As for the Germain story. Yes I believe it and it likely played out just the say he described it. The one thing I left out, when describing the story, was the unorthodox move. Germain used an accomplice to make the trick happen, which is why it fooled Houdini. If he had used his regular method, Houdini likely would have not been fooled. In the end, Germain didn't go around bragging about fooling Houdini afterward, as Vernon had done.

Correction: An addition to the Germain story, Pat Culliton points out that Houdini was in America in all of 1907, so either the story is not true or Germain has his dates wrong. I meant to check the date too before posting and I didn't, so now I'm checking.

Further Correction: I went back and did the checking that I should have done in the beginning. It appears that Houdini was in England in 1907 for a short time. In the book The Great Houdini-His British Tours by Derek Tait, chapter 7 is about Houdini's brief time in England in 1907. Mr. Tait even mentions that Houdini wasn't thought to have made any appearances in the UK in 1907, but it turns out he did. Now, some still dispute this, and that's ok. I think, given the fact that Houdini was doing a gig for the Sheffield Empire Palace, and he had been there a previous time, that's proof enough for me that he was in England in 1907. Plus Germain, who was in England, claims to have showed Houdini a trick IN England at that time.
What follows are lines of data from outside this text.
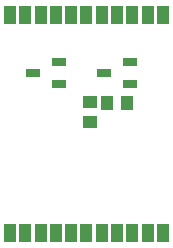
<source format=gts>
G04*
G04 #@! TF.GenerationSoftware,Altium Limited,Altium Designer,20.0.2 (26)*
G04*
G04 Layer_Color=8388736*
%FSLAX25Y25*%
%MOIN*%
G70*
G01*
G75*
%ADD12R,0.03950X0.04737*%
%ADD13R,0.04737X0.03950*%
%ADD14R,0.04934X0.03162*%
%ADD15R,0.03950X0.06312*%
D12*
X41244Y44827D02*
D03*
X34551D02*
D03*
D13*
X28772Y45264D02*
D03*
Y38571D02*
D03*
D14*
X18374Y51165D02*
D03*
Y58646D02*
D03*
X9713Y54905D02*
D03*
X42228Y51165D02*
D03*
Y58646D02*
D03*
X33567Y54905D02*
D03*
D15*
X53143Y74134D02*
D03*
X48049D02*
D03*
X17488D02*
D03*
X22582D02*
D03*
X27675D02*
D03*
X32769D02*
D03*
X37862D02*
D03*
X42956D02*
D03*
X12395D02*
D03*
X2205D02*
D03*
X7300D02*
D03*
X2205Y1693D02*
D03*
X7298D02*
D03*
X37859D02*
D03*
X32766D02*
D03*
X27672D02*
D03*
X22579D02*
D03*
X17485D02*
D03*
X12392D02*
D03*
X42953D02*
D03*
X53143D02*
D03*
X48048D02*
D03*
M02*

</source>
The final Scarne story is my favorite I think. In his biography, Scarne describes seeing Houdini's show for the first time and he is amazed by it. He clearly looked up to Houdini. Unlike the Vernon story, Houdini didn't loose his temper. He actually watched the magic for 20 minutes! And then invited Scarne to the theater so that he could show Bess. No doubt, that was also so Houdini could see the tricks again. But this event was less adversarial. The Vernon event with the whole, 'I Can't Be Fooled If I See A Trick Three Times' sets up more of a contest and pits Vernon against Houdini or vice versa.
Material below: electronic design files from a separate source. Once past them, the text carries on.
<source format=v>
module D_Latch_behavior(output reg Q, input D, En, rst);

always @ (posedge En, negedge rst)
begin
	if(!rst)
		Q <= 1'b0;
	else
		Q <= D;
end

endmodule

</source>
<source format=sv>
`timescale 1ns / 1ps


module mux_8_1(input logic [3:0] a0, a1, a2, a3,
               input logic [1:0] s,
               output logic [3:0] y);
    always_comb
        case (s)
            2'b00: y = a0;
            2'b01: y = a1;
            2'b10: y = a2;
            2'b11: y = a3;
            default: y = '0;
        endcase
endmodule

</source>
Incidentally, I do believe this statement about Houdini bringing out a beat-up or well worn- deck of cards, from the Scarne story. I don't think it was intended as any sort of insult towards Houdini. Sure, Houdini could afford a new deck. But Houdini's card act was mainly a manipulation act and one of the keys in card manipulation are softer cards. There are techniques magicians use to make cards softer in order to manipulate them. Today, it's easy to purchase cards that are already softer and idea for manipulations, but this was not always the case. So I do believe Houdini carried this worn deck of cards which made his manipulations easier. It makes total sense.
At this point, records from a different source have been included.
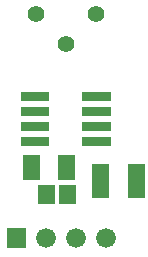
<source format=gbr>
G04 start of page 5 for group -4063 idx -4063 *
G04 Title: (unknown), componentmask *
G04 Creator: pcb 20100929 *
G04 CreationDate: Wed Aug 24 19:23:26 2011 UTC *
G04 For: user1 *
G04 Format: Gerber/RS-274X *
G04 PCB-Dimensions: 600000 500000 *
G04 PCB-Coordinate-Origin: lower left *
%MOIN*%
%FSLAX25Y25*%
%LNFRONTMASK*%
%ADD11C,0.0200*%
%ADD23C,0.0560*%
%ADD24C,0.0660*%
%ADD25R,0.0572X0.0572*%
%ADD26R,0.0300X0.0300*%
G54D23*X140000Y435000D03*
X120000D03*
X130000Y425000D03*
G54D11*G36*
X110200Y363800D02*Y357200D01*
X116800D01*
Y363800D01*
X110200D01*
G37*
G54D24*X123500Y360500D03*
X133500D03*
X143500D03*
G54D25*X153405Y382255D02*Y376745D01*
G54D26*X137000Y392500D02*X143500D01*
X137000Y397500D02*X143500D01*
G54D25*X123414Y375393D02*Y374607D01*
X130500Y375393D02*Y374607D01*
X141595Y382255D02*Y376745D01*
X130310Y385181D02*Y382819D01*
G54D26*X116500Y407500D02*X123000D01*
X116500Y402500D02*X123000D01*
X116500Y397500D02*X123000D01*
X116500Y392500D02*X123000D01*
X137000Y402500D02*X143500D01*
X137000Y407500D02*X143500D01*
G54D25*X118500Y385181D02*Y382819D01*
M02*

</source>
I can also add, that a lot of old timers had this 'I can't be fooled' attitude for whatever reason. I personally, LOVE to be fooled. I'm not fooled often, but that's because I've been in the magic biz for a long time. If someone fools me with great magic, I really do love it. But I guess I also don't think of it as 'being fooled' either. That term has a bit of a negative connotation, like 'making a fool out of someone'. I prefer the term 'being amazed'. But in the early 20th Century, they were not out to amaze, they were out to FOOL!

By the way, the photo at the top of the page has NOTHING to do with any of the three stories. I just thought it made a good visual hook for the topic.